Se exigía una ratio de liquidez del 85% cuando el Popular cayó al 69,8%
Pese a la gravísima situación de la entidad financiera, la cúpula descartó por completo realizar comunicación alguna. De hecho, por esas fechas Banco Popular se dedicaba más a desmentir las informaciones publicadas en prensa que advertir a los inversores de los graves riesgos que corría el banco.
“En cuanto a la evolución reciente del LCR [Ratio de Cobertura de Liquidez], la ratio LCR reportada se ha deteriorado progresivamente desde el cierre de marzo (146,7%) […]. Desde el 27 de abril el BCE ha pedido información diaria de las métricas», aseguran los consejeros en el acta fechada el 18 de mayo de 2017.

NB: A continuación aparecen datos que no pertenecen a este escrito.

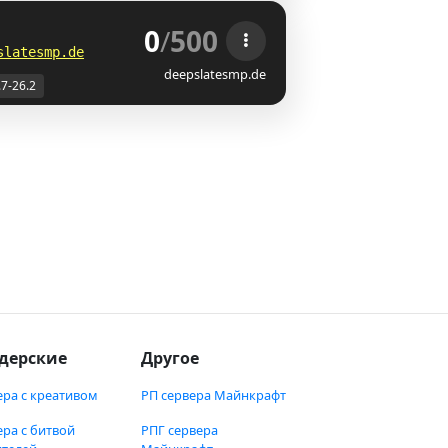
0
/
500
slatesmp.de
deepslatesmp.de
.7-26.2
дерские
Другое
ера с креативом
РП сервера Майнкрафт
ера с битвой
РПГ сервера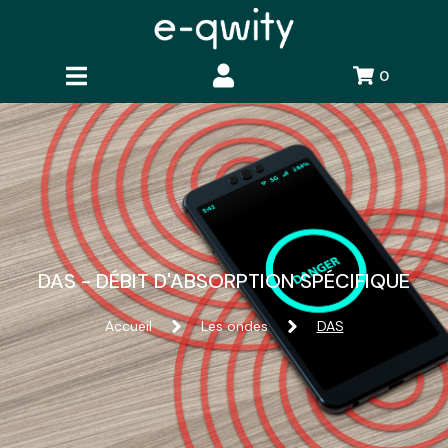
0
DAS - DÉBIT D'ABSORPTION SPÉCIFIQUE
Accueil
Les ondes
DAS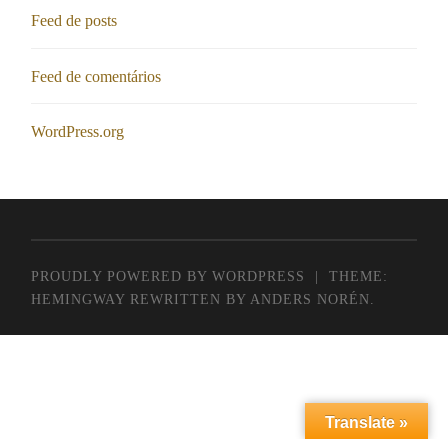
Feed de posts
Feed de comentários
WordPress.org
PROUDLY POWERED BY WORDPRESS
|
THEME:
HEMINGWAY REWRITTEN BY
ANDERS NORÉN
.
Translate »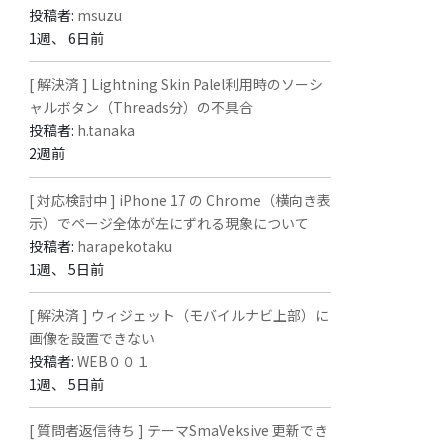
投稿者:
msuzu
1週、 6日前
[ 解決済 ] Lightning Skin Palel利用時のソーシ
ャルボタン（Threads分）の不具合
投稿者:
h.tanaka
2週前
[ 対応検討中 ] iPhone 17 の Chrome（横向き表
示）でページ全体が左にずれる現象について
投稿者:
harapekotaku
1週、 5日前
[ 解決済 ] ウィジェット（モバイルナビ上部）に
画像を設置できない
投稿者:
WEB００１
1週、 5日前
[ 質問者返信待ち ] テーマSmaVeksive 更新でき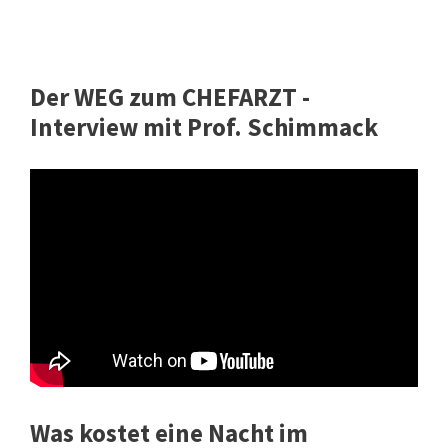
Der WEG zum CHEFARZT -
Interview mit Prof. Schimmack
Was kostet eine Nacht im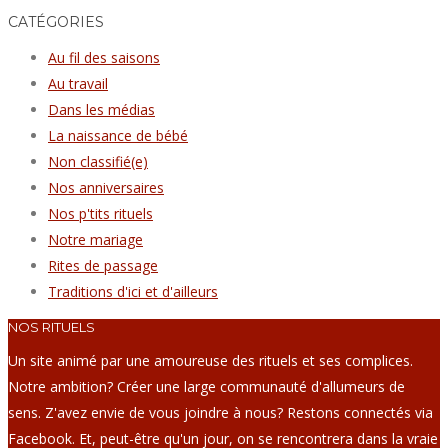
CATÉGORIES
Au fil des saisons
Au travail
Dans les médias
La naissance de bébé
Non classifié(e)
Nos anniversaires
Nos p'tits rituels
Notre mariage
Rites de passage
Traditions d'ici et d'ailleurs
NOS RITUELS
Un site animé par une amoureuse des rituels et ses complices.
Notre ambition? Créer une large communauté d'allumeurs de
sens. Z'avez envie de vous joindre à nous? Restons connectés via
Facebook. Et, peut-être qu'un jour, on se rencontrera dans la vraie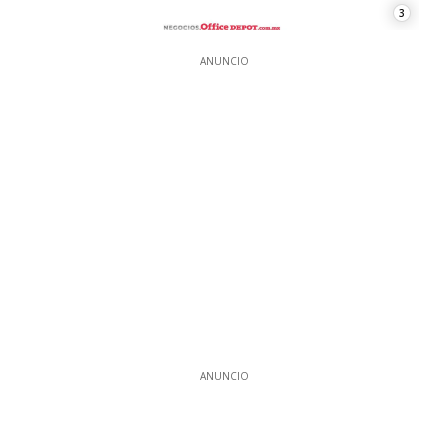
3
ANUNCIO
ANUNCIO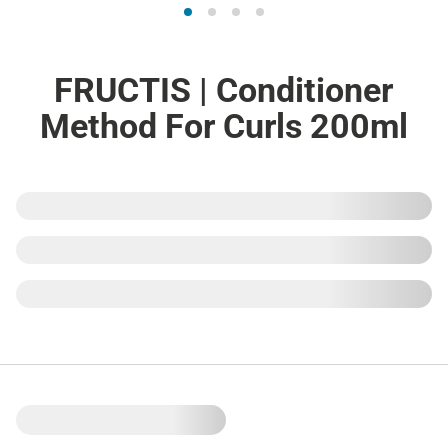
FRUCTIS | Conditioner
Method For Curls 200ml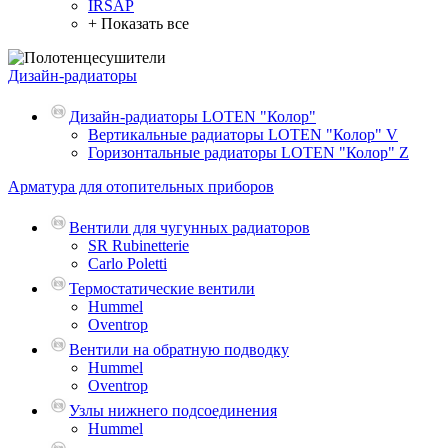
IRSAP
+ Показать все
Дизайн-радиаторы
Дизайн-радиаторы LOTEN "Колор"
Вертикальные радиаторы LOTEN "Колор" V
Горизонтальные радиаторы LOTEN "Колор" Z
Арматура для отопительных приборов
Вентили для чугунных радиаторов
SR Rubinetterie
Carlo Poletti
Термостатические вентили
Hummel
Oventrop
Вентили на обратную подводку
Hummel
Oventrop
Узлы нижнего подсоединения
Hummel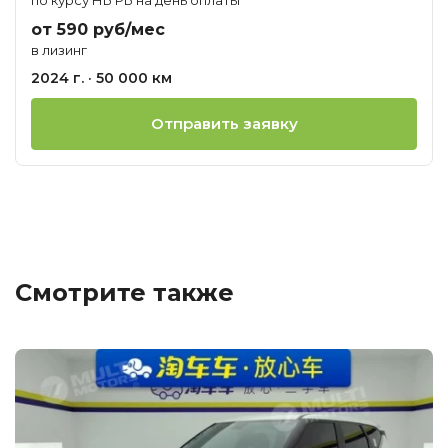
от 590 руб/мес
в лизинг
2024 г. · 50 000 км
Отправить заявку
Смотрите также
Ц
о
М
K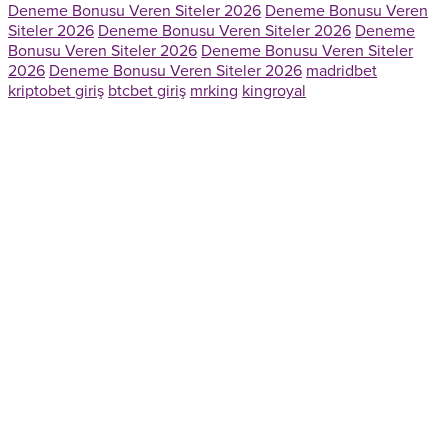
Deneme Bonusu Veren Siteler 2026
Deneme Bonusu Veren
Siteler 2026
Deneme Bonusu Veren Siteler 2026
Deneme
Bonusu Veren Siteler 2026
Deneme Bonusu Veren Siteler
2026
Deneme Bonusu Veren Siteler 2026
madridbet
kriptobet giriş
btcbet giriş
mrking
kingroyal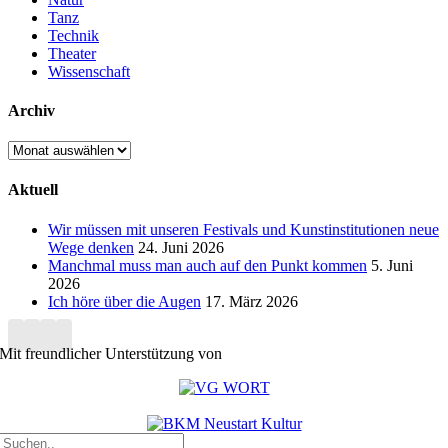
Tanz
Technik
Theater
Wissenschaft
Archiv
Archiv
Aktuell
Wir müssen mit unseren Festivals und Kunstinstitutionen neue
Wege denken
24. Juni 2026
Manchmal muss man auch auf den Punkt kommen
5. Juni
2026
Ich höre über die Augen
17. März 2026
Mit freundlicher Unterstützung von
Suche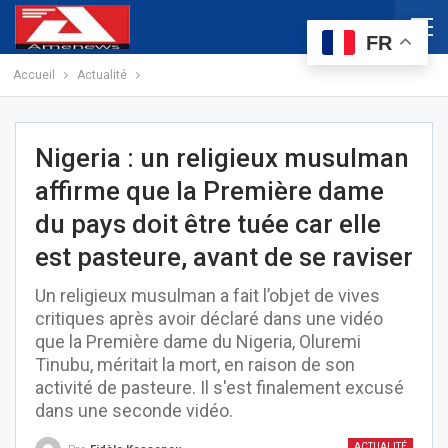
FR
Accueil
Actualité
Nigeria : un religieux musulman
affirme que la Première dame
du pays doit être tuée car elle
est pasteure, avant de se raviser
Un religieux musulman a fait l’objet de vives
critiques après avoir déclaré dans une vidéo
que la Première dame du Nigeria, Oluremi
Tinubu, méritait la mort, en raison de son
activité de pasteure. Il s'est finalement excusé
dans une seconde vidéo.
ACTUALITÉ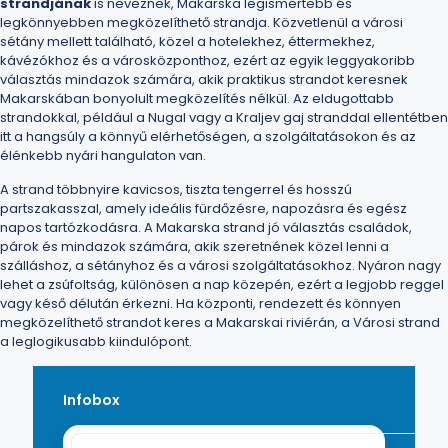
strandjának
is neveznek, Makarska legismertebb és
legkönnyebben megközelíthető strandja. Közvetlenül a városi
sétány mellett található, közel a hotelekhez, éttermekhez,
kávézókhoz és a városközponthoz, ezért az egyik leggyakoribb
választás mindazok számára, akik praktikus
strandot keresnek
Makarskában
bonyolult megközelítés nélkül. Az eldugottabb
strandokkal, például a Nugal vagy a Kraljev gaj stranddal ellentétben
itt a hangsúly a könnyű elérhetőségen, a szolgáltatásokon és az
élénkebb nyári hangulaton van.
A strand többnyire kavicsos, tiszta tengerrel és hosszú
partszakasszal, amely ideális fürdőzésre, napozásra és egész
napos tartózkodásra. A Makarska strand jó választás családok,
párok és mindazok számára, akik szeretnének közel lenni a
szálláshoz, a sétányhoz és a városi szolgáltatásokhoz. Nyáron nagy
lehet a zsúfoltság, különösen a nap közepén, ezért a legjobb reggel
vagy késő délután érkezni. Ha központi, rendezett és könnyen
megközelíthető strandot keres a
Makarskai riviérán
, a Városi strand
a leglogikusabb kiindulópont.
Infobox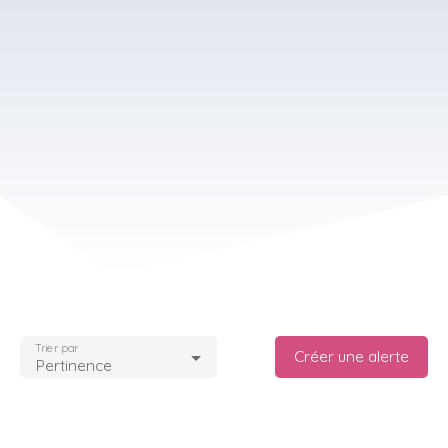
Trier par
Créer une alerte
Pertinence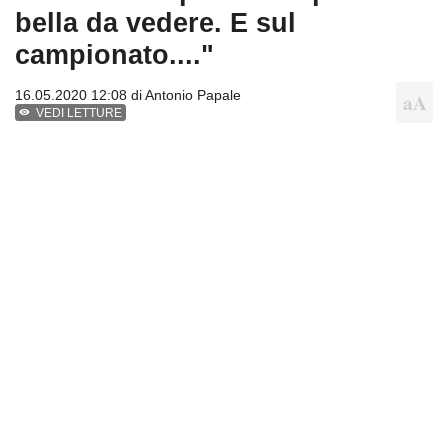
bella da vedere. E sul
campionato...."
16.05.2020 12:08 di
Antonio Papale
VEDI LETTURE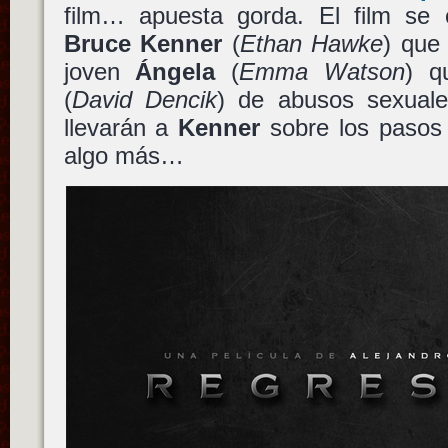
film… apuesta gorda. El film se c
Bruce Kenner
(
Ethan Hawke
) que 
joven
Ángela
(
Emma Watson
) q
(
David Dencik
) de abusos sexuale
llevarán a
Kenner
sobre los pasos 
algo más…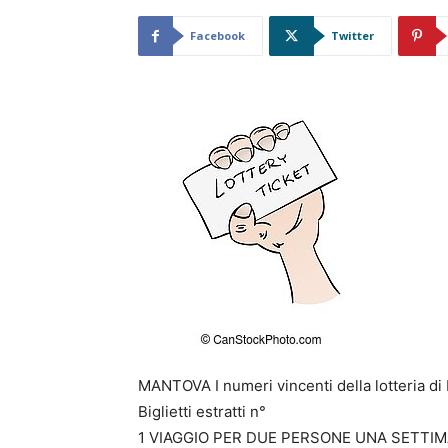
Facebook
Twitter
MANTOVA I numeri vincenti della lotteria di
Biglietti estratti n°
1 VIAGGIO PER DUE PERSONE UNA SETTIM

El 27 de abril, la ratio de liquidez se situaba en el 81,7% frente al 85% exigido por los requisitos regulatorios. A mediados de mayo, la ratio se desplomaba al 69,8% por «las salidas de depósitos de 2.085 millones entre los días 12 y 16 de mayo». La entidad financiera se puso como objetivo alcanzar el 90% a finales de mayo mediante la venta de Merlin Properties, créditos dudosos, «los déficits de tarifa de España y Portugal, de parte de la cartera de híbridos (prevista para esta semana [del 18 de mayo]) y de la cartera de corporates».
«Hasta la fecha se han presentado carteras al Banco de España por 21.847 millones para que sean analizadas de cara a la provisión de liquidez de emergencia», indican los documentos. Saracho no pudo corregir la situación.